1642 Christopher the sone of Oliver Bruer was baptized the xxith day of October
Oliver himself was born too early for his name to be evidence of family sympathy with Oliver Cromwell. Generally speaking, those engaged in the wool trade, which dominated North Devon, were for Parliament. The area around South Molton was particularly fervent. Local women occupied the steps of the town cross there, with a supply of stones to brain the Royalists if they came. Conscripts to the Royalist force from South Molton and Bishops Nympton were in the lead when the men turned on their lieutenant and killed him. They had detected him as a Catholic when he did not attend church. But Rose Ash is not mentioned in the list of parishes known to be anti-Royalist. The local gentry were the Southcombs, to whom we are also related, and they were staunchly Royalist.

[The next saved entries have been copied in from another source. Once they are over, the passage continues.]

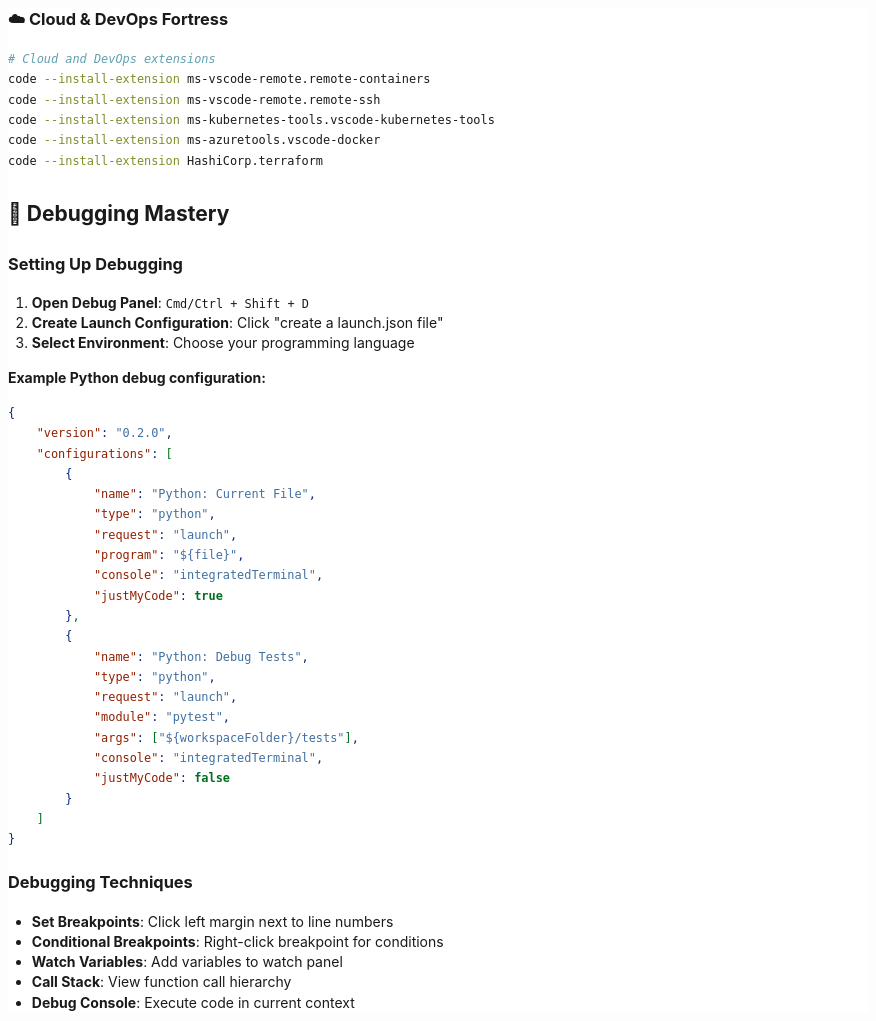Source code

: ### ☁️ Cloud & DevOps Fortress

```bash
# Cloud and DevOps extensions
code --install-extension ms-vscode-remote.remote-containers
code --install-extension ms-vscode-remote.remote-ssh
code --install-extension ms-kubernetes-tools.vscode-kubernetes-tools
code --install-extension ms-azuretools.vscode-docker
code --install-extension HashiCorp.terraform
```

## 🐛 Debugging Mastery

### Setting Up Debugging

1. **Open Debug Panel**: `Cmd/Ctrl + Shift + D`
2. **Create Launch Configuration**: Click "create a launch.json file"
3. **Select Environment**: Choose your programming language

**Example Python debug configuration:**
```json
{
    "version": "0.2.0",
    "configurations": [
        {
            "name": "Python: Current File",
            "type": "python",
            "request": "launch",
            "program": "${file}",
            "console": "integratedTerminal",
            "justMyCode": true
        },
        {
            "name": "Python: Debug Tests",
            "type": "python",
            "request": "launch",
            "module": "pytest",
            "args": ["${workspaceFolder}/tests"],
            "console": "integratedTerminal",
            "justMyCode": false
        }
    ]
}
```

### Debugging Techniques

- **Set Breakpoints**: Click left margin next to line numbers
- **Conditional Breakpoints**: Right-click breakpoint for conditions
- **Watch Variables**: Add variables to watch panel
- **Call Stack**: View function call hierarchy
- **Debug Console**: Execute code in current context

Grace and two-year-old Mary died within days of each other in the early months of the war, while Christopher was still a baby. The closeness of their deaths suggests an infectious illness. There was a terrible epidemic of plague that year, adding to the misery of the Civil War. Mary and Grace may have been early victims of that.
Burials. Rose Ash.
1642(3) Grace the wife of Oliver Bruer was buried the second day of ffebruary
1642(3) Mary the daughter of Oliver Bruer was buried the xiiiith day of ffebruary.
Oliver and his infant sons were left to live through these violent times. Mark Stoyle writes Loyalty and Locality: ‘Devon was thrown into utter chaos 1642-6. Rival armies marched and counter-marched across the countryside and not even the most remote and isolated villages were able to escape the hot breath of war.’
We do not know where Oliver and Christopher died. There is a gap in the Rose Ash records for the Commonwealth period 1646-1660, when civil registrations replaced those at the parish church. One or both of them may have died during this time. Oliver may even have been a casualty of the war. His name does not appear in the Hearth Tax returns for 1664.
The older son Ambrose moved to the larger town of Witheridge, where he raised a family.